What you need to do:
**A.** Print the passage from the article on the Star of Yunus, starting with "The Most Esteemed" and going on through "of the order.", word for word.
**B.** According to the article on the Star of Yunus, on what date was the order instituted?
**C.** How would the article on the Royal Family Order of Kelantan go on? Write its next part, picking up after its final sentence.

Start of Source excerpt

The Most Esteemed Royal Family Order of Kelantan or the Star of Yunus (Malay: Darjah Kerabat Yang Amat Di-Hormati or Bintang al-Yunusi) is an honorific order of the Sultanate of Kelantan.

History 
Instituted on 9 August 1916, this order is conferred on members of the Kelantan royal family and members of other royal families in Malaysia. It is also presented to individuals in high positions who have contributed significantly to the State.

Classes 
The order is awarded in a single class, Star of Yunus or Bintang al-Yunusi (DK). The maximum number of recipients at one time is 25 living persons, but there are no limits for honorary recipients of the order.

End of Source excerpt
Start of Given records

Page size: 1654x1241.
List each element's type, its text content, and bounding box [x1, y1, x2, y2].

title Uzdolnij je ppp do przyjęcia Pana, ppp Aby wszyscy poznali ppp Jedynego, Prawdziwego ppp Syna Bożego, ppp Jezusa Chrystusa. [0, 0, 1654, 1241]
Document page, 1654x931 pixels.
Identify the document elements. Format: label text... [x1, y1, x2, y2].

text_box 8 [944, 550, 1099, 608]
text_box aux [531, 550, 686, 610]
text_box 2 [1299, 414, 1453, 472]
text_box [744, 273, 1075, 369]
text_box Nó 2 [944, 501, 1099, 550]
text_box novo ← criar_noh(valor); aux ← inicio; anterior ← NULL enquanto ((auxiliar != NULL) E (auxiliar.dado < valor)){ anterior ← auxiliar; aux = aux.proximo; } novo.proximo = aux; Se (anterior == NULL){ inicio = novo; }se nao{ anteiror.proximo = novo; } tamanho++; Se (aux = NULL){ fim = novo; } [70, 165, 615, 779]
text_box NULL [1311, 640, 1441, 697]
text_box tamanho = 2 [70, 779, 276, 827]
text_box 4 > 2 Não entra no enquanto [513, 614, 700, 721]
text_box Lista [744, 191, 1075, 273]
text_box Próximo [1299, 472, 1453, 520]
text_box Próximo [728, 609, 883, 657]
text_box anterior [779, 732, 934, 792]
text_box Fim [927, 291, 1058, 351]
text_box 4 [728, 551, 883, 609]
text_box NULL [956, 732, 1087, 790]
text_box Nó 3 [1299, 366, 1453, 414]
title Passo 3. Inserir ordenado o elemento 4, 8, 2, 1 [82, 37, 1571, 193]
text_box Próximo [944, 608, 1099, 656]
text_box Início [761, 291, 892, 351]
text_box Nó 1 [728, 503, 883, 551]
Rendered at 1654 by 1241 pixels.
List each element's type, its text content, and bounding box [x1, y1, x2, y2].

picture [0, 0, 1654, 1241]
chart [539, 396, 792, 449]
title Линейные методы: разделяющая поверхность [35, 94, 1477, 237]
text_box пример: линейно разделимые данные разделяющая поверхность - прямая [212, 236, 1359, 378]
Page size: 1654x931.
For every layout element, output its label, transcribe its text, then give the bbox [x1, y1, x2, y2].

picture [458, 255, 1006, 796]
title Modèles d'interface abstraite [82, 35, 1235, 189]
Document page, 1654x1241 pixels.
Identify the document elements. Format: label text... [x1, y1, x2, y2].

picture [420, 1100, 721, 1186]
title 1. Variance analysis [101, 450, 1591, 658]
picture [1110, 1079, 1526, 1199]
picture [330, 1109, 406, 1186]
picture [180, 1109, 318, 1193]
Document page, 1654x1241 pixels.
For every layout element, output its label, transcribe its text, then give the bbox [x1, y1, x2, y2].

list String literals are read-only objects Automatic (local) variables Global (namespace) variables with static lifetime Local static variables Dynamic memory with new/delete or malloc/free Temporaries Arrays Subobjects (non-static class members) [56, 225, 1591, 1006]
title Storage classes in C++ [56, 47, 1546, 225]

End of Given records

Written responses:
**A.**
The Most Esteemed Royal Family Order of Kelantan or the Star of Yunus (Malay: Darjah Kerabat Yang Amat Di-Hormati or Bintang al-Yunusi) is an honorific order of the Sultanate of Kelantan.

History 
Instituted on 9 August 1916, this order is conferred on members of the Kelantan royal family and members of other royal families in Malaysia. It is also presented to individuals in high positions who have contributed significantly to the State.

Classes 
The order is awarded in a single class, Star of Yunus or Bintang al-Yunusi (DK). The maximum number of recipients at one time is 25 living persons, but there are no limits for honorary recipients of the order.

**B.** 9 August 1916.

**C.**
Notable recipients 
 Muhammad V of Kelantan
 Ismail Petra of Kelantan
 Yahya Petra of Kelantan
 Ibrahim of Kelantan
 Nazrin Shah of Perak
 Ibrahim Ismail of Johor
 Sallehuddin of Kedah (2017)
 Muhriz of Negeri Sembilan
 Sirajuddin of Perlis
 Mizan Zainal Abidin of Terengganu
 Sharafuddin of Selangor
 Tengku Anis
 Tuanku Tengku Fauziah
 Tengku Muhammad Fa-iz Petra (2003)
 Nik Ahmad Kamil Nik Mahmud
 Tunku Abdul Rahman
 Abdul Razak Hussein
 Hussein Onn
 Tengku Razaleigh Hamzah (revoked 2010, reinstalled 2018)
 Tengku Mohamad Rizam (2017)
 Mahathir Mohamad (2002, revoked 2018)
 Abdullah Ahmad Badawi (2006)
 Tengku Muhammad Fakhry Petra (2003, revoked 2010, reinstalled 2019)
 Tengku Amalin A’ishah Putri (2006)
 Sultanah Nur Diana Petra Abdullah (2022)
 Mohamed Bolkiah, Prince of Brunei (2022)

See also 
 Orders, decorations, and medals of the Malaysian states and federal territories
 Orders, decorations, and medals of Kelantan
 List of post-nominal letters (Kelantan)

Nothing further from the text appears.